Martinis are in! The key to an excellent martini is to ensure that it is ice cold. The classic martini has only two ingredients--so it's important to use the best ingredients you can afford. Vermouth should be stored in the refrigerator to retain its flavor. Energetic shaking with ice coupled with some flair is vital for a smooth/silky result. Stirring produces a crystal-clear martini but it will never get as cold as a shaken martini. This is also called an "in and out martini" or "spitting the vermouth." It results in a well balanced martini every time.
- First inspect your martini glass for cleanliness
- Then, fill the glass with ice and water.
- Next grab your cocktail shaker and fill it with ice and the appropriate alcohol. Shake the alcohol to properly chill it. (No more than 30 seconds, as the alcohol will dilute in the ice and lose its integrity.) Use lots of flair! Make your martinis memorable even if it is just Friday evening at home.
- Then dump out the water and ice from the glass.
- Next pour dry vermouth around the top edge of the glass, holding your finger over the air spout. (This controls the pour.)

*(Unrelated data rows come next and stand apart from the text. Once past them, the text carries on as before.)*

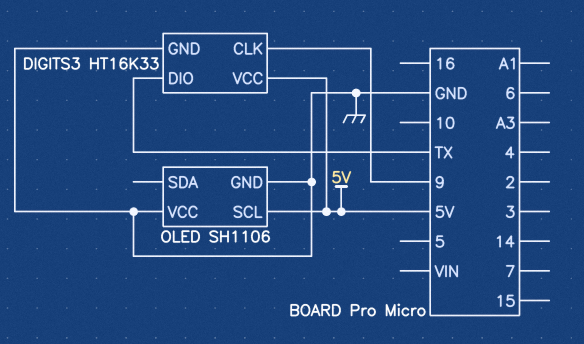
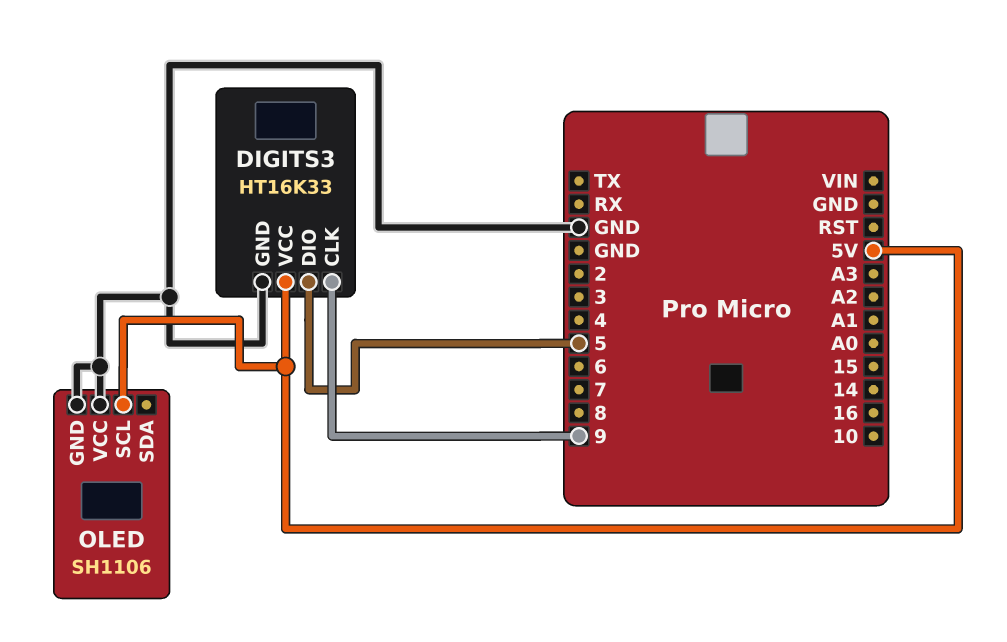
DIGITS3 pin DIO: TX -> 5

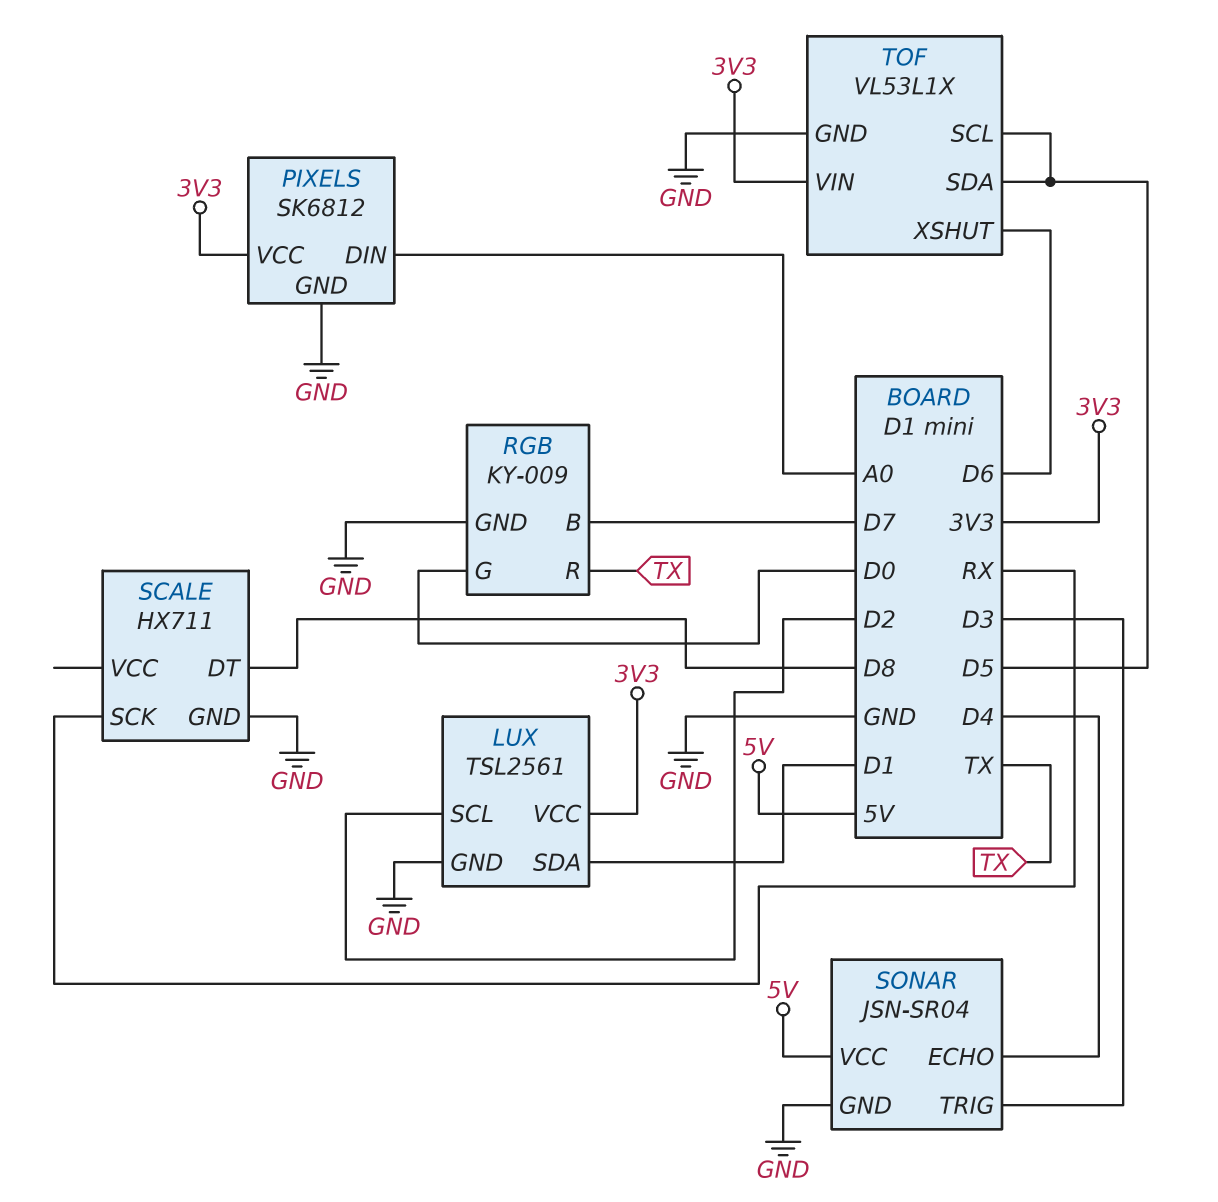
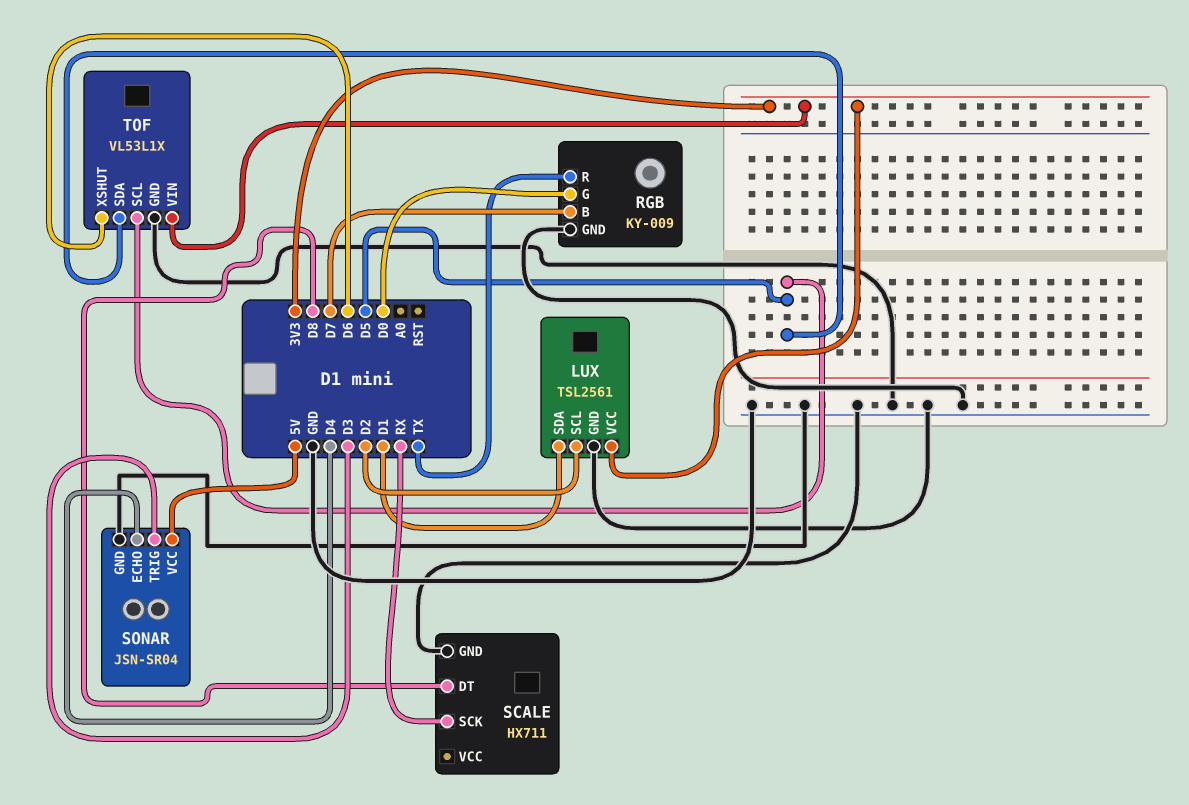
PIXELS: SK6812 -> none
PIXELS pin DIN: A0 -> none
PIXELS pin GND: GND -> none
PIXELS pin VCC: 3V3 -> none

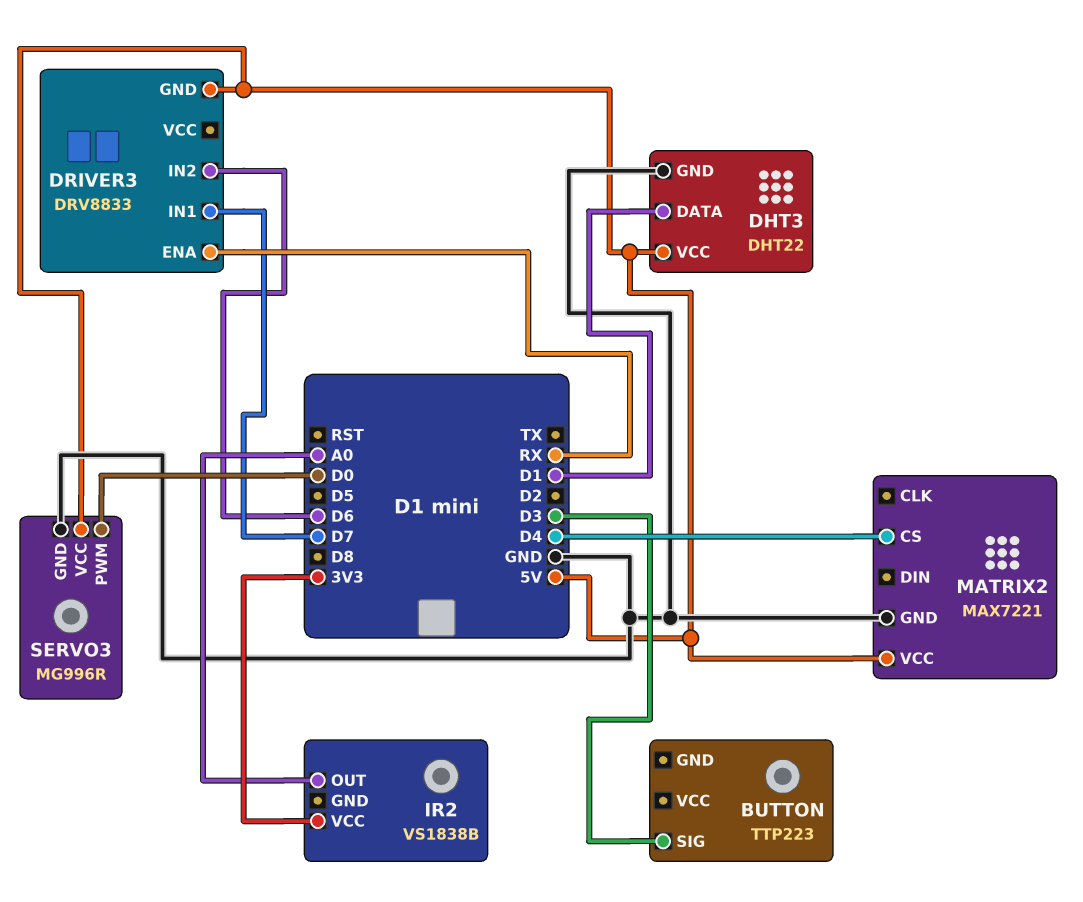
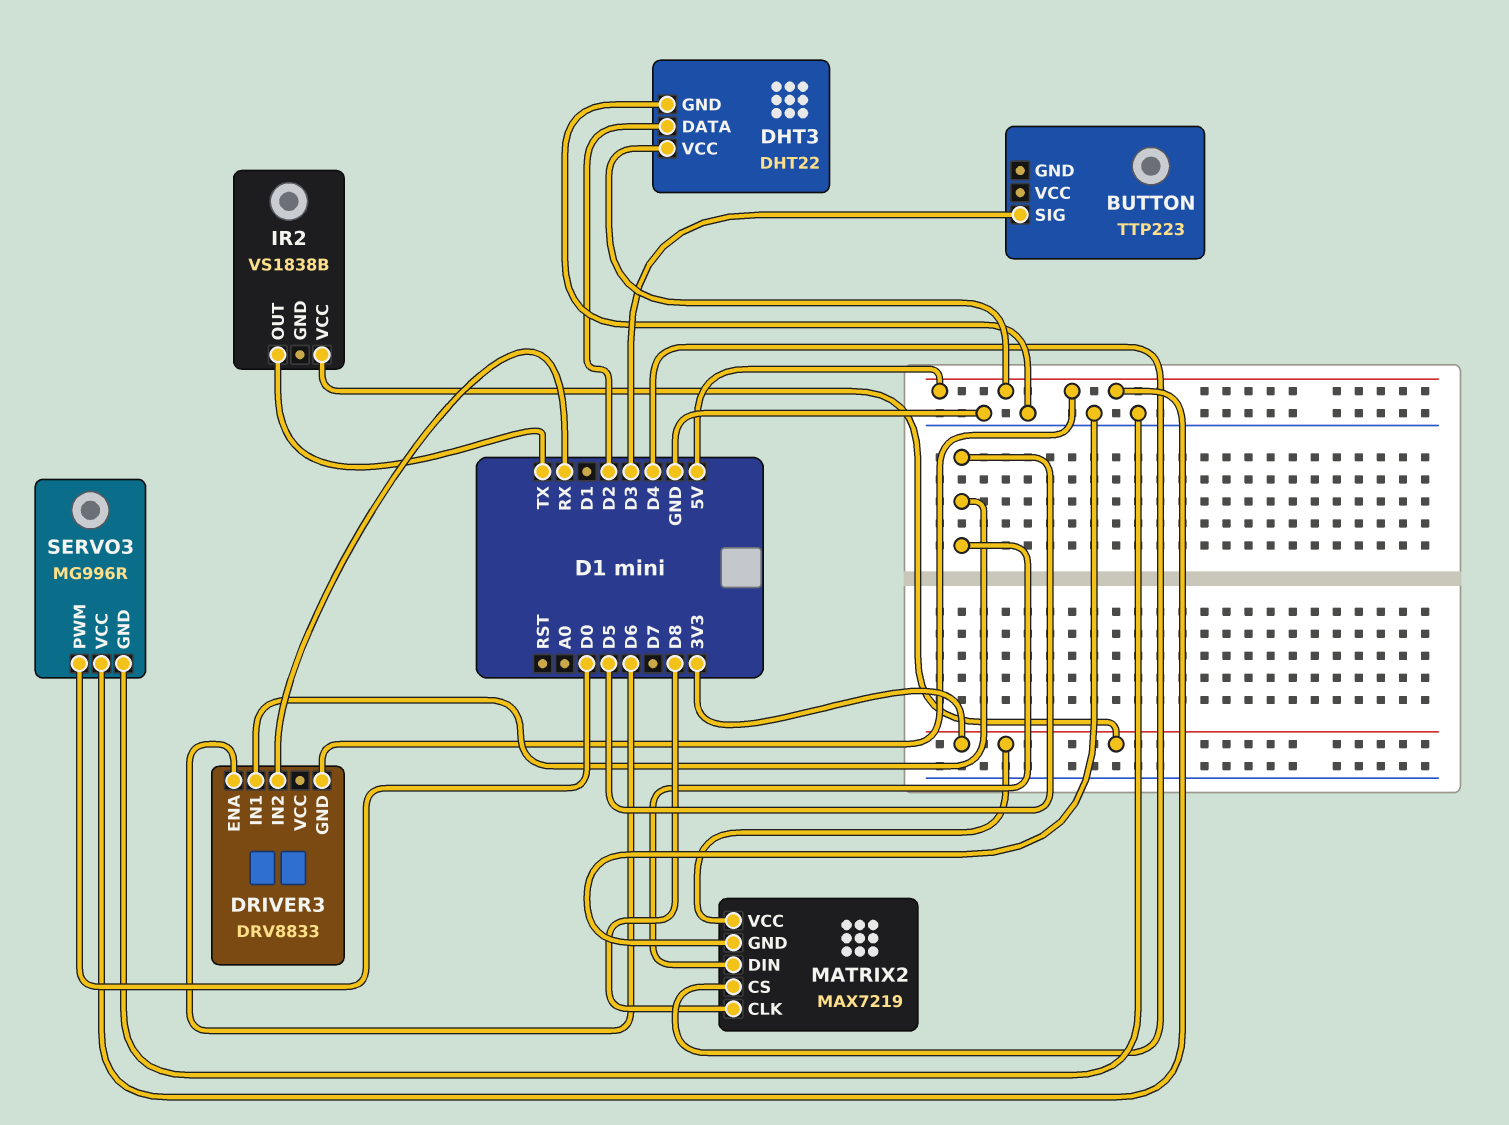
DHT3 pin DATA: D1 -> D2
DRIVER3 pin ENA: RX -> D6
DRIVER3 pin IN1: D7 -> D5
DRIVER3 pin IN2: D6 -> RX
IR2 pin OUT: A0 -> TX
MATRIX2: MAX7221 -> MAX7219
MATRIX2 pin CLK: none -> D8
MATRIX2 pin DIN: none -> D5
MATRIX2 pin VCC: 5V -> 3V3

- Then swirl the glass to make sure the vermouth has fully coated the inner surface of the glass.
- Next dump the vermouth into the sink, and strain in the chilled liquor.
- Finally, add the olive (or if they are small, several). I think it is always best to spear the olives with a cocktail pick of some sort, otherwise you will find your guests unseemly digging their fingers into their martini in order to retrieve the delectable olive. If you want a dirty martini add some olive juice.
There are so many things wrong with this recipe.
First off, a "Traditional" Martini has a large vermouth to gin ratio. This is a dry (probably even an extra dry) martini.
Second, the gin shouldn't be shaken. I won't call it bruising like a lot of cocktail aficionados, but shaking the gin hurts your martini in two ways. First, it results in a cloudy, dirty-looking drink, and nobody wants a dirty martini without olive juice. Second, it gets the gin too cold. Stirring should chill the gin to a cold temperature while still retaining the flavor.
If you like this recipe, you do not like martinis. You like over-chilled gin.
This is EXACTLY how a martini should be made - EXCELLENT instructions Cheryl! And I know my martinis - I am the zaar lady with the martini icon!!!! :-) Olives are de rigueur my darlink - so do not leave them out! Saved this as soon as I saw it - even though I have this formula in my head......all the time! :-) Thanks for a CLASSIC! FT:-)
this may be a Vodka martini, but it is not a "Traditional" one. martini is made with Gin, vermouth, an olive or a twist of lemon. it is stirred. that's it. end of story.